Tasks to perform:
**a.** Answer these questions from the appeal passage below, one per line:
(i) What words did the Tribunal use to describe the possibility that the appellant would be harmed if returned to the Congo?
(ii) What did the Tribunal conclude after weighing the factors for and against revocation?
(iii) Which case is cited for the point that the Tribunal need not invite comment on its thought process?
**b.** Continue the appeal passage below, beginning right after its final sentence.

Document passage:
___
The Tribunal also made findings as to the harm or hardship that the appellant might suffer if he were returned to the Congo: . It found that there was a “possibility” that the appellant would be harmed if he were returned to the Congo, but that that possibility was “very unlikely”.

The foregoing considerations were weighed against factors that militated against revocation of the cancellation decision. Having weighed those factors, the Tribunal concluded that there was not another reason why the cancellation decision should be revoked.

Issues:-

1) whether the Tribunal conclusion that the appellant did not have a subjective fear of harm or persecution, if returned to the Congo was vitiated by jurisdictional error, in that the Tribunal did not afford procedural fairness to the appellant as a result of the Tribunal’s approach in considering the appellant’s evidence.

2) whether it was legally unreasonable for Tribunal not to have inquired or adjourned hearing to enable material to be put before it regarding non-refoulement, or to not have considered doing so.

3) whether the Tribunal erred by failing to consider, or to give real and genuine consideration and intellectual attention to, the impact of the Appellant's claims on Australia's international non-refoulement obligations and/or the implications of the Tribunal's finding that there was a possibility that removal of the Appellant could result in Australia breaching its international non-refoulement obligations.

Consideration:-

Ground 1 - procedural fairness ground

The Tribunal is not required to invite comment from an applicant as to their thought process on the way to making a decision: SZBEL v Minister for Immigration and Multicultural and Indigenous Affairs [2006] HCA 63; (2006) 228 CLR 152 per Gleeson CJ, Kirby, Hayne, Callinan and Heydon JJ. Similarly, the Tribunal is not required to advise an applicant of the possibility of drawing an adverse conclusion that would be open on the material supplied by, or known to, the applicant or which otherwise derives from an obvious and natural evaluation of that material.
___
Data section:
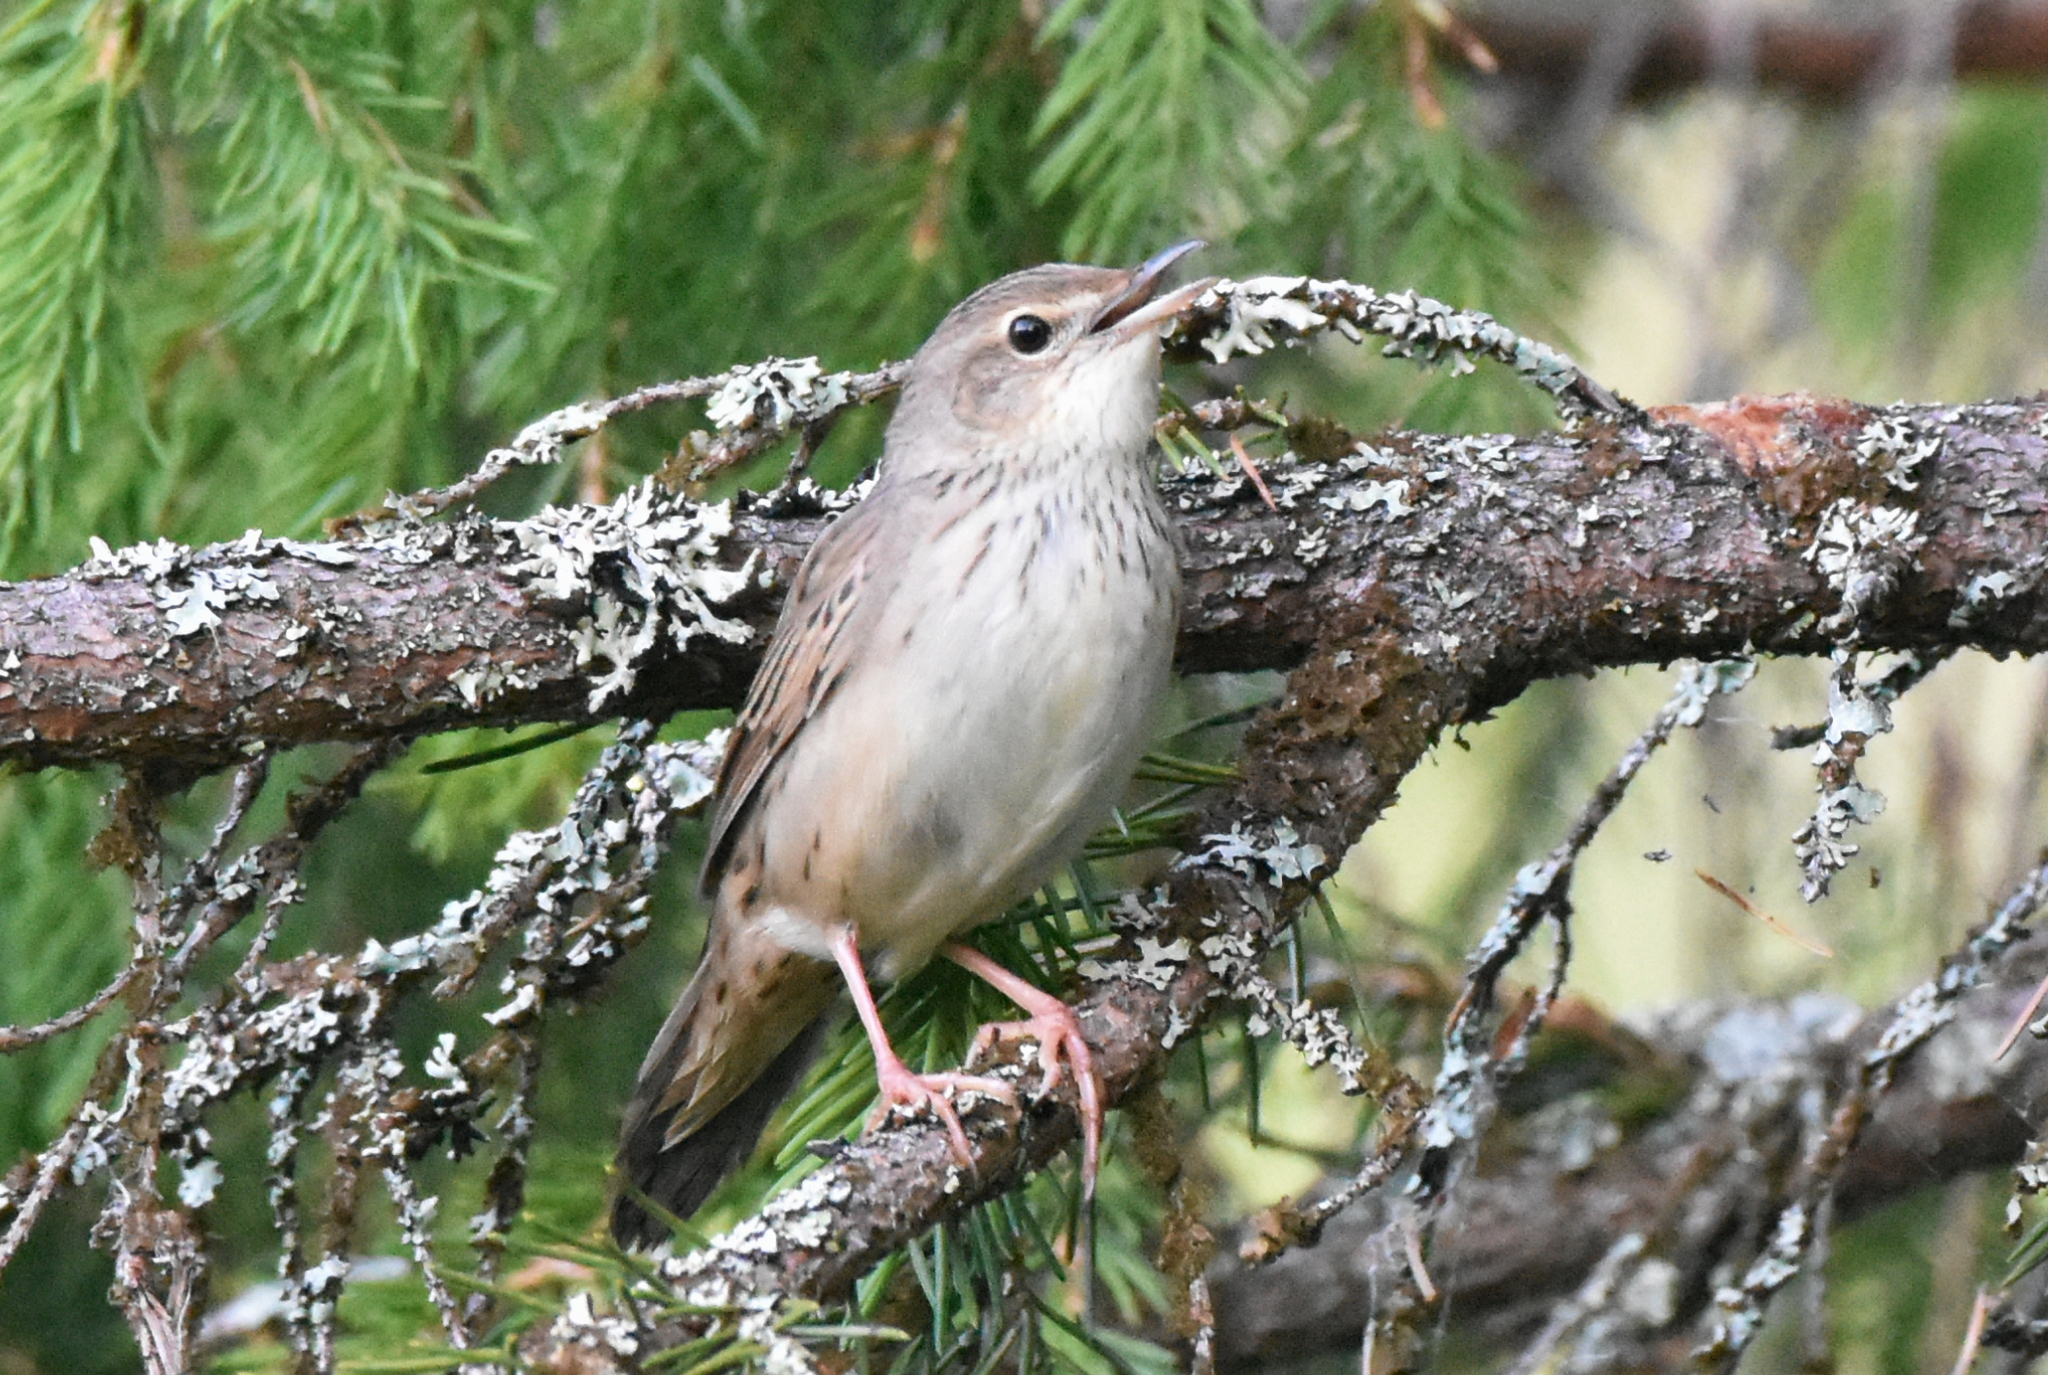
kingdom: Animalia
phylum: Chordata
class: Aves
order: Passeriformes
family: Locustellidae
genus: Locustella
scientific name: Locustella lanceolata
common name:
___
Answers given:
**a.**
(i) It called it a "possibility" but "very unlikely".
(ii) It concluded that there was not another reason why the cancellation decision should be revoked.
(iii) SZBEL v Minister for Immigration and Multicultural and Indigenous Affairs [2006] HCA 63; (2006) 228 CLR 152.

**b.**
The Tribunal’s role was to consider the evidence and submissions that the appellant provided in support of his application for review, and then to determine whether or not his claims were made out. The Tribunal made findings that the appellant did not have a subjective fear of persecution if returned to the Congo, relevantly, for the reason that the appellant had only raised this matter shortly prior to the Tribunal hearing on 3 May 2019.

The appellant chose not to make any representations to the Minister about Australia’s non-refoulement obligations, to the extent that any obligations were owed to him. The first time that the appellant raised the issue of non-refoulement was in his affidavit dated 26 April 2019 (2019 affidavit), approximately one week prior to the appellant’s hearing before the Tribunal. The appellant’s evidence with respect to his fear of harm was brief, and was described in the following way of the Primary Judgement:-

"DCR19 only raised the claim that he feared persecution in the Congo after DCR19 had received the Minister's written contentions and once his solicitor became involved with the application before the Tribunal, a week before the hearing and after a substantial number of the 84 day period that the Tribunal had to make a decision."

The appellant was alive to the fact that he had not, prior to his 2019 affidavit, raised a claim to presently fear harm if returned to the Congo in response to the notification of the mandatory cancellation of his visa. The appellant acknowledged that he “did not provide detail of such fear” at [2] of his 2019 affidavit:

"I have grave concern about returning to the Democratic Republic of the Congo (DRC) based upon my previous refugee claims. The only reason I did not provide detail of such fear is that the form provided to me (Personal Circumstances Form) did not have any questions that raised this issue. If it did, I most certainly would have provided such detail."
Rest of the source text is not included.